Mistakes That Fail Otherwise-Strong Candidates

The failures are rarely about not knowing the algorithm. They are about process. The most common is diving into code before clarifying the problem, then solving the wrong thing. Close behind is coding in total silence, which denies the interviewer the reasoning they are there to grade. Others: never stating complexity, ignoring the empty and single-element inputs, over-engineering a five-line problem, or freezing at the brute force and never attempting to optimize even when nudged.

  • Writing code before restating the problem and confirming constraints.
  • Long silences that hide your reasoning from the person scoring it.
  • Skipping the complexity discussion until forced to give it.
  • Never testing your own code with an empty or adversarial input.
  • Giving up at the brute force instead of trying the obvious optimization.

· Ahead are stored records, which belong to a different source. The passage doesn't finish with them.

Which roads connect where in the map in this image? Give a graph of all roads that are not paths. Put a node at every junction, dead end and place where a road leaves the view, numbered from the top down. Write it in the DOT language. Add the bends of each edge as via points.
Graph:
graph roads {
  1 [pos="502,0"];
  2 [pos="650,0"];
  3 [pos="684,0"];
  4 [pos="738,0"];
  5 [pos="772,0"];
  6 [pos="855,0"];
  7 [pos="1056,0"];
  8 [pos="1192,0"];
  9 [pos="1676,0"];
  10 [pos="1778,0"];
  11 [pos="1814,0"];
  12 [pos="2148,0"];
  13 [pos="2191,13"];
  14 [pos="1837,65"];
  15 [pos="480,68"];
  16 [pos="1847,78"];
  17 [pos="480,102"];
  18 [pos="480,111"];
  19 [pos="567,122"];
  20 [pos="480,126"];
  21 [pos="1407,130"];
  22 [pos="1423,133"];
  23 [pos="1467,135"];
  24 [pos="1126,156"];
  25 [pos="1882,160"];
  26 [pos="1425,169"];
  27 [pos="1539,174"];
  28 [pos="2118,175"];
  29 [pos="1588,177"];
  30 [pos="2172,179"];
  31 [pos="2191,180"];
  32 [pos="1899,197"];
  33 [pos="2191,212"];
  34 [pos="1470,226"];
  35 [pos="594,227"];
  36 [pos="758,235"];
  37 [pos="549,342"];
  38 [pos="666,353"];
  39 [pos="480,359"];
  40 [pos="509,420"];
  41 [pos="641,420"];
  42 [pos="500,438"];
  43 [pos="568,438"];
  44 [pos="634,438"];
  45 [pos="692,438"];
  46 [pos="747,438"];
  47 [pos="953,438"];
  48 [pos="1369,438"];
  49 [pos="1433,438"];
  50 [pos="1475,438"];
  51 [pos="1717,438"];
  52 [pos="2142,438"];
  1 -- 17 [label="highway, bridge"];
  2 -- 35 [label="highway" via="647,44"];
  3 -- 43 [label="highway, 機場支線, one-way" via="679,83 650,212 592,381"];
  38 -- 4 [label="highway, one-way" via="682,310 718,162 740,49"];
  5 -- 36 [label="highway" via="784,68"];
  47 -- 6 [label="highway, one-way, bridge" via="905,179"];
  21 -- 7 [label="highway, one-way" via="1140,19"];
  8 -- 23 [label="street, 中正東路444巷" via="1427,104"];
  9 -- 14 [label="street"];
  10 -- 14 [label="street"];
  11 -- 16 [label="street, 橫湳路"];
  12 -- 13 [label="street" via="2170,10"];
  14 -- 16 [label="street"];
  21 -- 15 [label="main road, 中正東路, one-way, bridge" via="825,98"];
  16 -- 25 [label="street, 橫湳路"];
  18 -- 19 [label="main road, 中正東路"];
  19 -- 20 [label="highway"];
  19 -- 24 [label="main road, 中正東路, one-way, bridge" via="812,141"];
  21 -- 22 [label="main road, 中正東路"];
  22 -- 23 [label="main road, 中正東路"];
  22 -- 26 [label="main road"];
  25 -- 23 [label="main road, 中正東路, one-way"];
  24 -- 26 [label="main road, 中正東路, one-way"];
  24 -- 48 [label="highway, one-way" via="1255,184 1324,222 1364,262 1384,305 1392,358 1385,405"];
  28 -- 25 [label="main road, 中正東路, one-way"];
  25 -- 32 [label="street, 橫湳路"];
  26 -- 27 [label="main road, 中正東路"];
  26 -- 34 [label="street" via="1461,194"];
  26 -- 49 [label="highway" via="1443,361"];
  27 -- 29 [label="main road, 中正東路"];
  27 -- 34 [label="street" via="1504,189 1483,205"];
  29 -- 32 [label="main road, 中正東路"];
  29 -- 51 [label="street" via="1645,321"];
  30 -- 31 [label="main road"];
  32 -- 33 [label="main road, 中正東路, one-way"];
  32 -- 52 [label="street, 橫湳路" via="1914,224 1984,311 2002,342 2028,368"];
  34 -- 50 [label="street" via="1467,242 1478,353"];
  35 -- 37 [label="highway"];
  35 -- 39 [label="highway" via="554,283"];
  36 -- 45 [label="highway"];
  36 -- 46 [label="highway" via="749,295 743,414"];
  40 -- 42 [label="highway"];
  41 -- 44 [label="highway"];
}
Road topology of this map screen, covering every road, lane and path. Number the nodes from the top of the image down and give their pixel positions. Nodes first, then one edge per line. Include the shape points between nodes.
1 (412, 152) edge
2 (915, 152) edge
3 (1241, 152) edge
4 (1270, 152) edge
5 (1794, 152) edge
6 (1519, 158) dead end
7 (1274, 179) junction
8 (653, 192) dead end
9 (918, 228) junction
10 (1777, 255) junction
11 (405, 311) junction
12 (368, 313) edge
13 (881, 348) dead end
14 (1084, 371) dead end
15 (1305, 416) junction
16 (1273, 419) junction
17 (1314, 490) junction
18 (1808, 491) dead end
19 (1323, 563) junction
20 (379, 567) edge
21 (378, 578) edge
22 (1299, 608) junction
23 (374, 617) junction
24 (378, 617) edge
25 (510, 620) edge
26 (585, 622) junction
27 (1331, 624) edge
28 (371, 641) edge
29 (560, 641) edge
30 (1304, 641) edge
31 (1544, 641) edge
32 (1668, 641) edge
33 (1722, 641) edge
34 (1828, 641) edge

A Practice Routine That Actually Transfers

Volume is overrated; deliberate reps are not. Pick twenty problems spread across arrays, strings, hash maps, stacks, two pointers, and sliding window, and solve each one out loud on a timer as if a person were watching. The talking is the skill under test, and it does not develop while you solve silently in your head. After each attempt, write one line naming the pattern so your brain files it for retrieval under pressure.

Re-solve your weakest five problems a week later from a blank editor. Spaced repetition beats fresh volume for interview recall. In the final week, run at least three full mocks with a friend or a mock-interview tool, because the gap between knowing a solution and delivering it while a stranger watches the clock is the exact gap that decides your result.

Frequently Asked Questions

Do SDETs get asked hard LeetCode problems?

Rarely. Most SDET screens stay in the easy-to-medium range over arrays, strings, hash maps, and simple logic. Advanced dynamic programming and complex graph problems are uncommon. Focus on solving core patterns cleanly with clear reasoning and a spoken test plan rather than grinding hundreds of hard problems.

Which language should I use in an SDET coding interview?

Use the language you are most fluent in, usually Java, Python, JavaScript or TypeScript, or C-sharp. Interviewers care about clean, correct, readable code and your reasoning, not a specific language. Pick the one where you will not fumble syntax under pressure and can write a quick test for your own solution.

How do I stand out as an SDET versus a developer in a coding round?

Lean into your testing instinct. Clarify constraints before coding, enumerate edge cases out loud, and test your own solution with normal, empty, and adversarial inputs once it compiles. Developers often stop at the happy path. Demonstrating that habit signals exactly the judgment a test-engineering role is paying for.

What are the most common SDET coding topics?

Array manipulation like moving elements or maximum subarray, string processing like anagrams and first non-repeating character, hash map problems like grouping and duplicate detection, stack problems like valid parentheses, and the two-pointer and sliding-window patterns. Cover these and you handle the large majority of SDET coding screens.

How much time should I spend preparing for the coding round?

For most people two to four focused weeks is enough. Do about twenty problems across the core patterns, solve each out loud on a timer, note the pattern after each, and re-solve your weakest five a week later. Finish with at least three full mock interviews to practice delivering under a clock.

Is it okay to give a brute force solution first?

Yes, and you should. Stating the brute force with its complexity shows you see the baseline and gives the interviewer a working answer while you think. Then improve it by naming the pattern and coding the optimized version. Never stay at the brute force if you are nudged to optimize; attempt the improvement even if imperfect.